La folla è scaldata a dovere, pronta per l'ascolto in anteprima di uno dei due nuovi brani inclusi nel cd in uscita nel 2007: "Frequency" ed "Already gone" (eseguita più in là nel corso del concerto) non si discostano di molto dal tipico "Iq sound" che mescola atmosfere soffuse e malinconiche con tappeti di tastiere e struggenti quanto incantevoli guitar solos di Mike Holmes (padrone completo di "Frequency") non dimenticando l'intensità emozionale che solo la voce di Nicholls riesce a trasmettere in questi frangenti, paragonabile a quanto già sentito in pezzi come "Zero hour" o "Guiding light". Il passato più remoto della band rivive in "It all stops here", diventato ormai un classico nei live sets recenti, mentre dal repertorio più recente viene ripescata l'oscura "Erosion" (la cui resa live è superiore alla versione in studio), la sempre toccante "7th house" dedicata agli "absent friends" (i caduti e i feriti del primo conflitto, e per tutto il brano scorrono foto in bianco e nero di soldati nella prima guerra mondiale) e la trascinante "Human nature", brano cantato da Paul Menel in "Nomzamo" che da ormai più di 10 anni Nicholls ha saputo far suo senza far rimpianger l'originale e scatenando sempre l'audience nei momenti in cui canta "There's still time to join our show" e "Free as the wind, tall as the tree, wide as the mind, deep as the sea".
Calma, il meglio deve ancora arrivare: introdotta da Nicholls come "a blast from the past" ecco una delle 4 perle di "Tales from the lush attic", "The enemy smacks", capolavoro mai dimenticato della storia di tutto il new prog eseguito ancora in modo impeccabile con l'incontenibile istrionismo teatrale di Nicholls che per l'occasione rispolvera guanti, maschere bianche, il giubbottino grigio ed il mantello nero incappucciato, mima con il braccio l'atto di iniettarsi una dose di droga,esterna tutta la sua insicurezza ed alienazione, cammina barcollante e chiude trionfante al centro del palco spiegando al massimo l'apertura del mantello con fare sinistro e minaccioso mentre la band si adatta alla perfezione a tutti i suoi cambi di umore lasciando ad Holmes la stoccata finale.
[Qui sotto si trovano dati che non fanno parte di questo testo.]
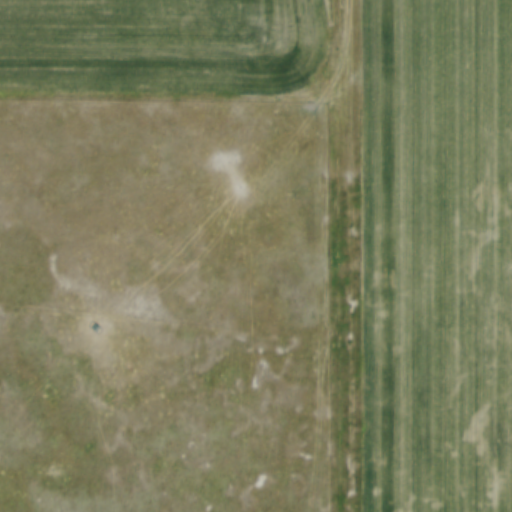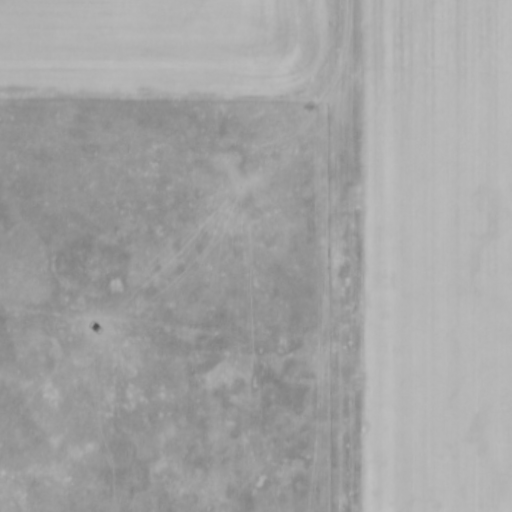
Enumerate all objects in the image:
road: (352, 256)
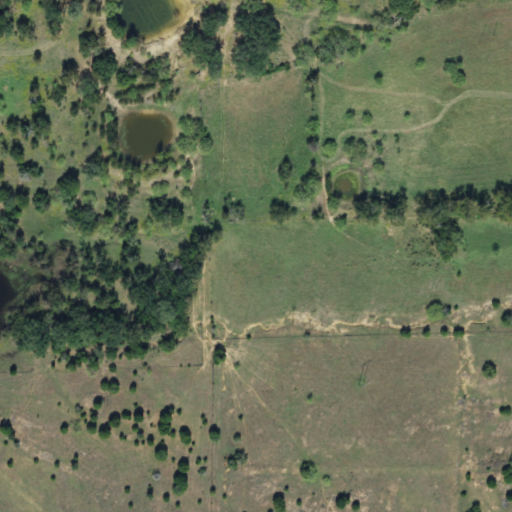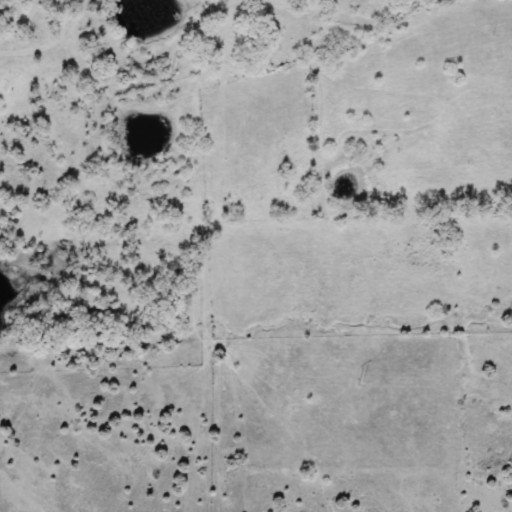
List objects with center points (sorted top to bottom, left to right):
power tower: (366, 386)
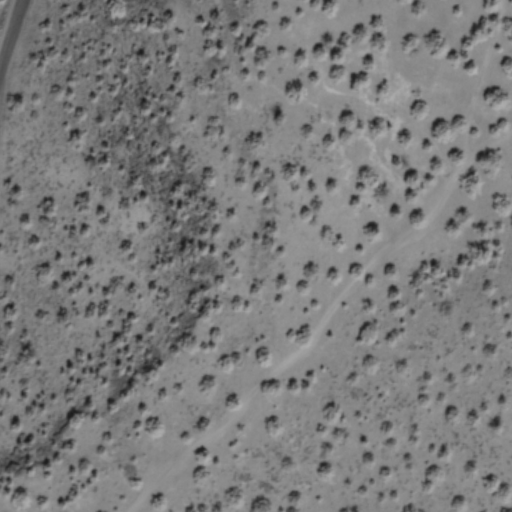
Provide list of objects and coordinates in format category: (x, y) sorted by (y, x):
road: (10, 27)
road: (315, 327)
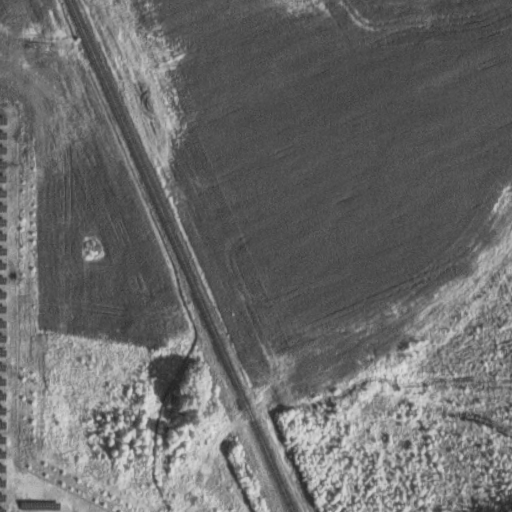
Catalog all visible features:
railway: (183, 256)
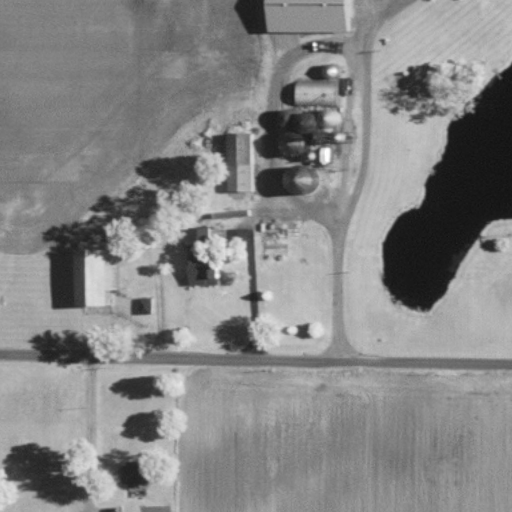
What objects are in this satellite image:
building: (303, 15)
road: (343, 44)
building: (237, 162)
road: (255, 209)
building: (195, 238)
building: (199, 270)
building: (90, 273)
road: (248, 286)
road: (255, 357)
road: (89, 446)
E' il tripudio, non si smette più di urlare ed applaudire, mentre tra uscite e rientri a gran voce sul palco scoppia l'apoteosi: il prog metropolitano accompagnato dal synth e dall'inarrivabile basso di Jowitt con "Subterranea" (cantata a squarciagola da tutti i presenti), la ritrovata "Widow peak", l'immancabile "The wake" (introdotta da Nicholls con "If you want jump, this is your opportunity", ed è tutto un batter di mani e piedi che saltellano) con l'inatteso finale in stile power-thrash (grande il drumming di Edwards) e l'immancabile "Awake and nervous" rovinata solo da un piccolo incidente tecnico nell'intro di tastiere di Orford ed inframmezzata da un momento di puro rock'n'roll con la cover di "Sweet Caroline degli Status Quo.
"Thank you, see you next 25 years!", quasi 2 ore e mezza con una band che guarda già avanti senza rimpiangere il proprio passato, forte di un drummer adattatosi completamente e capace di rendersi ancor più incisivo e presente del dimissionario Paul Cook (lo ha dimostrato al meglio specialmente in "Sacred sound" e "The wake), e come di consuetudine gli Iq sono grandi anche fuori dal palco: congratulazioni ai fans venuti da più lontano, battute scherzose (in questo Jowitt è maestro indiscusso), foto, autografi e l'arrivederci al prossimo tour.
Aschaffenburgh non è poi cosi' vicina come sembra, ma ancora una volta il viaggio mi ha ripagato con un'altra serata speciale in compagnia della mia band preferita.